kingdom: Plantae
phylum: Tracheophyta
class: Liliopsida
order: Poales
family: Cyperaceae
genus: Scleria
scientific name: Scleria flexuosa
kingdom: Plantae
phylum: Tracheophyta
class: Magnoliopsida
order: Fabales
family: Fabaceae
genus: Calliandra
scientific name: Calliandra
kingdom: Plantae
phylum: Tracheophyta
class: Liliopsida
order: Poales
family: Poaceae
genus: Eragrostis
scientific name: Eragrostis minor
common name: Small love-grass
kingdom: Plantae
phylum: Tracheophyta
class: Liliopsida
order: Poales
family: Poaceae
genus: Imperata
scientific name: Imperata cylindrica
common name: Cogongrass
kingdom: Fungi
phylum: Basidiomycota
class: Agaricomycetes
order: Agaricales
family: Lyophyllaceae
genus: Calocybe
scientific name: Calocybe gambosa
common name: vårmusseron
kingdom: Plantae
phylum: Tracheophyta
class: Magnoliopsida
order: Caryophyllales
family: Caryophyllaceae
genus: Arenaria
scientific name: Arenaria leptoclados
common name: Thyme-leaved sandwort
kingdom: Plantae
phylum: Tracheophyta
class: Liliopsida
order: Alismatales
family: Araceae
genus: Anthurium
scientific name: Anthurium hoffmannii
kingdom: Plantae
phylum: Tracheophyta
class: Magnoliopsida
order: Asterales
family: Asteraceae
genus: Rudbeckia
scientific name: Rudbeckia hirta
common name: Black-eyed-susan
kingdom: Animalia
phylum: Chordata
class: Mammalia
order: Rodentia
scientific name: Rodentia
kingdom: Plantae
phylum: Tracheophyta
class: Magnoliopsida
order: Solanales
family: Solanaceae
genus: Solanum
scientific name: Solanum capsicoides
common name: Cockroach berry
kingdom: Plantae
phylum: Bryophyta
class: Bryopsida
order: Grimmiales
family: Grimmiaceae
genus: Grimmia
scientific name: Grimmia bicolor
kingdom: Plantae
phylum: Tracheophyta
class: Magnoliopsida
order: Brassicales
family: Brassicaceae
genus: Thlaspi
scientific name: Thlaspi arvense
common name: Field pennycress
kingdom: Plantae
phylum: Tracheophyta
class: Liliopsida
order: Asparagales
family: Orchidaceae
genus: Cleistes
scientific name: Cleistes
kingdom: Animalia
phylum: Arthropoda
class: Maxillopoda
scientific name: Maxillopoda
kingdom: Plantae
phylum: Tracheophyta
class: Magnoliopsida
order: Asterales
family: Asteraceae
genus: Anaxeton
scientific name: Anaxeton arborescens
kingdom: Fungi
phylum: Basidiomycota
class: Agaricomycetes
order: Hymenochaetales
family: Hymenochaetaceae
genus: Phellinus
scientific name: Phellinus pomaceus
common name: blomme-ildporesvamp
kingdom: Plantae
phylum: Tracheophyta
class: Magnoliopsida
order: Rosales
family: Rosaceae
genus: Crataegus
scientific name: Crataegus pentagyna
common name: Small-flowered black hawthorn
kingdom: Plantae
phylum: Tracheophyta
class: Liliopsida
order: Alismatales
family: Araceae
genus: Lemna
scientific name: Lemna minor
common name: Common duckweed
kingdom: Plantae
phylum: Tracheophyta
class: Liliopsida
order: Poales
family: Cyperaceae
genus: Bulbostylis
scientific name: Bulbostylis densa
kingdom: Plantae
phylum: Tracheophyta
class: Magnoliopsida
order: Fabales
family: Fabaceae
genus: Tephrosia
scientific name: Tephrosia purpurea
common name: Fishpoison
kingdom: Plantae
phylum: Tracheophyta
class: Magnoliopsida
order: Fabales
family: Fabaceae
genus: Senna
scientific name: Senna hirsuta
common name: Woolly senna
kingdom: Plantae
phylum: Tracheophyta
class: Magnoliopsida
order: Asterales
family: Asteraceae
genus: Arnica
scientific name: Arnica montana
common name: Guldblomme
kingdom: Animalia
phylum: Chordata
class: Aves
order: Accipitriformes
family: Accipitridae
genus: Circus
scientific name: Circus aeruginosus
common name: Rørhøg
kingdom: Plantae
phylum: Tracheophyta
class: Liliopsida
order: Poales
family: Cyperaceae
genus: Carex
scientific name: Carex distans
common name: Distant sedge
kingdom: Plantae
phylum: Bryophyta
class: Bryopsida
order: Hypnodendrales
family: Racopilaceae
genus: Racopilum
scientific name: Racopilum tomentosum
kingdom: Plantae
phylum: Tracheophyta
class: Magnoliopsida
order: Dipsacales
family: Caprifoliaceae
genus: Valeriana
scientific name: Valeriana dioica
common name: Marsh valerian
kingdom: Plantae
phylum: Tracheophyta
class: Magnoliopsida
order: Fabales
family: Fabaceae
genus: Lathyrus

Aim — Copy all the lines above for every entry, without changing anything.

Output below —
kingdom: Plantae
phylum: Tracheophyta
class: Liliopsida
order: Poales
family: Cyperaceae
genus: Scleria
scientific name: Scleria flexuosa
kingdom: Plantae
phylum: Tracheophyta
class: Magnoliopsida
order: Fabales
family: Fabaceae
genus: Calliandra
scientific name: Calliandra
kingdom: Plantae
phylum: Tracheophyta
class: Liliopsida
order: Poales
family: Poaceae
genus: Eragrostis
scientific name: Eragrostis minor
common name: Small love-grass
kingdom: Plantae
phylum: Tracheophyta
class: Liliopsida
order: Poales
family: Poaceae
genus: Imperata
scientific name: Imperata cylindrica
common name: Cogongrass
kingdom: Fungi
phylum: Basidiomycota
class: Agaricomycetes
order: Agaricales
family: Lyophyllaceae
genus: Calocybe
scientific name: Calocybe gambosa
common name: vårmusseron
kingdom: Plantae
phylum: Tracheophyta
class: Magnoliopsida
order: Caryophyllales
family: Caryophyllaceae
genus: Arenaria
scientific name: Arenaria leptoclados
common name: Thyme-leaved sandwort
kingdom: Plantae
phylum: Tracheophyta
class: Liliopsida
order: Alismatales
family: Araceae
genus: Anthurium
scientific name: Anthurium hoffmannii
kingdom: Plantae
phylum: Tracheophyta
class: Magnoliopsida
order: Asterales
family: Asteraceae
genus: Rudbeckia
scientific name: Rudbeckia hirta
common name: Black-eyed-susan
kingdom: Animalia
phylum: Chordata
class: Mammalia
order: Rodentia
scientific name: Rodentia
kingdom: Plantae
phylum: Tracheophyta
class: Magnoliopsida
order: Solanales
family: Solanaceae
genus: Solanum
scientific name: Solanum capsicoides
common name: Cockroach berry
kingdom: Plantae
phylum: Bryophyta
class: Bryopsida
order: Grimmiales
family: Grimmiaceae
genus: Grimmia
scientific name: Grimmia bicolor
kingdom: Plantae
phylum: Tracheophyta
class: Magnoliopsida
order: Brassicales
family: Brassicaceae
genus: Thlaspi
scientific name: Thlaspi arvense
common name: Field pennycress
kingdom: Plantae
phylum: Tracheophyta
class: Liliopsida
order: Asparagales
family: Orchidaceae
genus: Cleistes
scientific name: Cleistes
kingdom: Animalia
phylum: Arthropoda
class: Maxillopoda
scientific name: Maxillopoda
kingdom: Plantae
phylum: Tracheophyta
class: Magnoliopsida
order: Asterales
family: Asteraceae
genus: Anaxeton
scientific name: Anaxeton arborescens
kingdom: Fungi
phylum: Basidiomycota
class: Agaricomycetes
order: Hymenochaetales
family: Hymenochaetaceae
genus: Phellinus
scientific name: Phellinus pomaceus
common name: blomme-ildporesvamp
kingdom: Plantae
phylum: Tracheophyta
class: Magnoliopsida
order: Rosales
family: Rosaceae
genus: Crataegus
scientific name: Crataegus pentagyna
common name: Small-flowered black hawthorn
kingdom: Plantae
phylum: Tracheophyta
class: Liliopsida
order: Alismatales
family: Araceae
genus: Lemna
scientific name: Lemna minor
common name: Common duckweed
kingdom: Plantae
phylum: Tracheophyta
class: Liliopsida
order: Poales
family: Cyperaceae
genus: Bulbostylis
scientific name: Bulbostylis densa
kingdom: Plantae
phylum: Tracheophyta
class: Magnoliopsida
order: Fabales
family: Fabaceae
genus: Tephrosia
scientific name: Tephrosia purpurea
common name: Fishpoison
kingdom: Plantae
phylum: Tracheophyta
class: Magnoliopsida
order: Fabales
family: Fabaceae
genus: Senna
scientific name: Senna hirsuta
common name: Woolly senna
kingdom: Plantae
phylum: Tracheophyta
class: Magnoliopsida
order: Asterales
family: Asteraceae
genus: Arnica
scientific name: Arnica montana
common name: Guldblomme
kingdom: Animalia
phylum: Chordata
class: Aves
order: Accipitriformes
family: Accipitridae
genus: Circus
scientific name: Circus aeruginosus
common name: Rørhøg
kingdom: Plantae
phylum: Tracheophyta
class: Liliopsida
order: Poales
family: Cyperaceae
genus: Carex
scientific name: Carex distans
common name: Distant sedge
kingdom: Plantae
phylum: Bryophyta
class: Bryopsida
order: Hypnodendrales
family: Racopilaceae
genus: Racopilum
scientific name: Racopilum tomentosum
kingdom: Plantae
phylum: Tracheophyta
class: Magnoliopsida
order: Dipsacales
family: Caprifoliaceae
genus: Valeriana
scientific name: Valeriana dioica
common name: Marsh valerian
kingdom: Plantae
phylum: Tracheophyta
class: Magnoliopsida
order: Fabales
family: Fabaceae
genus: Lathyrus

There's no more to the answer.